Türkiye Yüzyılı Maarif Eğitim Modeline geçişin en net emareleri yine bu belge ile mesleki eğitim politikasına yansıyor. Geçtiğimiz yıllarda sömürüyü katmerlendirmek için sıkça kullanılan "usta-çırak tipi mesleki eğitim" bir formata kavuşturuluyor. Mesleki eğitimde ahilik sisteminin kazanılması vurgulanıyor. Ahilik sistemi diye tanımlanan Anadolu Selçukluları ve Osmanlı dönemindeki esnaf teşkilatları tipinde çalışmaya öykünmenin birkaç nedeni var. Birincisi, programda sıkça dillendirilen "fütüvvet". Ahilik sisteminde bir erdem olarak dünya malında gözü olmamak, alçak gönüllülük, dünyadaki sorunlar karşısında dirayetlilik anlamına gelen bu kelime ile böylece sendikasız, güvencesiz, haksızlık karşısında sesini çıkarmayan ve bunu erdem sayan, emeğinin karşılığını istemeyen, dünya malı yani kapitalizmin karından herhangi hak talebi olmayan özetle manevi anlatılar zemininde sindirilmiş, patrona itaatkar bir çocuk işçi kuşağı yaratılmak isteniyor. Fütüvvet ehli olan meslek sahiplerinin, meslek liseleri ve MESEM'lerde konferanslar ve söyleşiler düzenlemesi, ahiliğin "manevi dünyası"na dair geziler ve eğitimlerin Gençlik ve Spor Bakanlığı tarafından yapılması yine değindiğimiz sistematize edişin adımları.
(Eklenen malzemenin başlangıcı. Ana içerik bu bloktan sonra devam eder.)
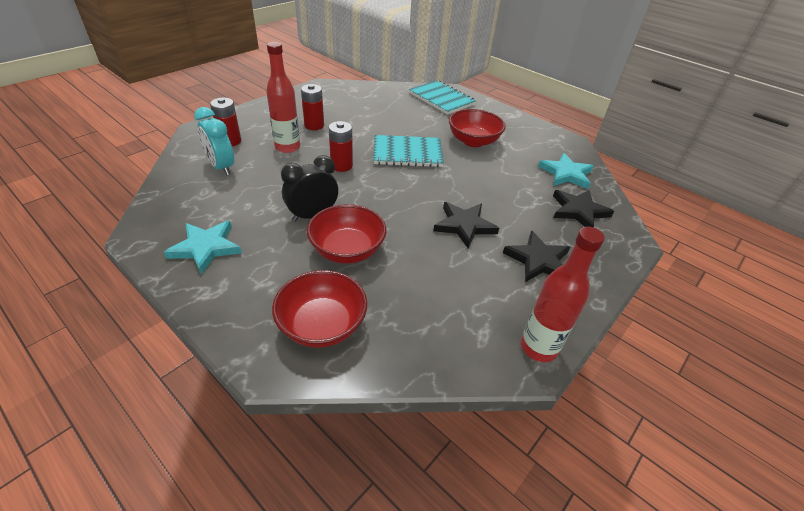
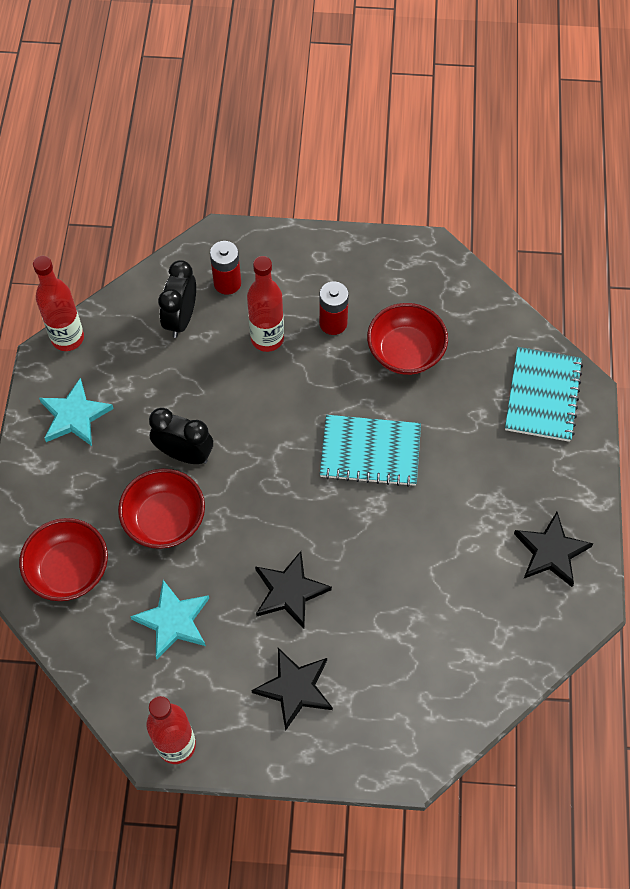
camera: 55 degrees right, 20 degrees up
(145, 217) = (67, 338): none -> red bottle
(221, 167) = (181, 319): turquoise clock -> black clock
(341, 166) = (284, 412): red battery -> none
(407, 153) = (370, 452): turquoise notebook -> turquoise notebook turned 45 degrees counterclockwise
(473, 141) = (468, 499): red bowl -> red bowl (405, 352)
(566, 174) = (494, 638): turquoise star -> turquoise star (173, 621)
(578, 211) = (422, 687): black star -> black star (551, 552)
Sesini çıkarmama ve itaat ile birlikte kapitalizmin en sahici taleplerinden biri olan rekabet de özel olarak vurgulanıyor. Meslek liseleri ve MESEM'ler arasında uluslararası ve ulusal yarışmalar yapılması, okullar içinde öğrencilerin sıralamalara oturtulması, daha çok üretime daha çok ödül uygulamaları ile kendine ve sınıfa yabancılaşmış, bencil ve rekabetçi bir karakter de kazandırılmak isteniyor. Fiziken köleleştirilmiş, ideolojik olarak ise buna gönüllüce ikna olmuş, isyan damarı bütünüyle sökülüp atılmış bir işçi kuşağının bugünden yaratılması böylece maddelere oturtuluyor.

Savunma sanayi ile mesleki eğitim işbirliğinin güçlendirilmesi de programın önemli maddelerinden birini oluşturuyor. Bundan iki yıl önce pilot savunma sanayi meslek liseleri ile başlayan birliktelik şimdi MESEM'lere de kaydırılıyor ve yaygınlaştırılıyor. Savaş ekonomisine tarihinin en büyük bütçesini ayıran iktidar, buradaki işçi ihtiyacını da çocuklardan karşılamaya yöneliyor. Böylece aynı zamanda iktidarın derinleştirerek yürüttüğü işgalci savaşa ve kendi emeği ile de parçası olan bir işçi gençlik kitlesi oluşturuluyor. Pilot meslek liselerinde gördüğümüz; liselerin parçalarını ürettikleri silahları kullanım alanında görmek için işgal bölgelerine götürülmesi, Milli Savunma Bakanlığı ziyaretleri önümüzdeki dönem sıklaşacak ve aynı zamanda teknolojinin yeni gelişimi ile bütünleşme adı altında derinleşecek gibi duruyor. Köleleştirilen gençliğin öfkesinin milliyetçilik ve şovenizm ile silikleştirilmesi ve savaşın paydası haline getirilmesi de program ile bir hedef olarak konuluyor.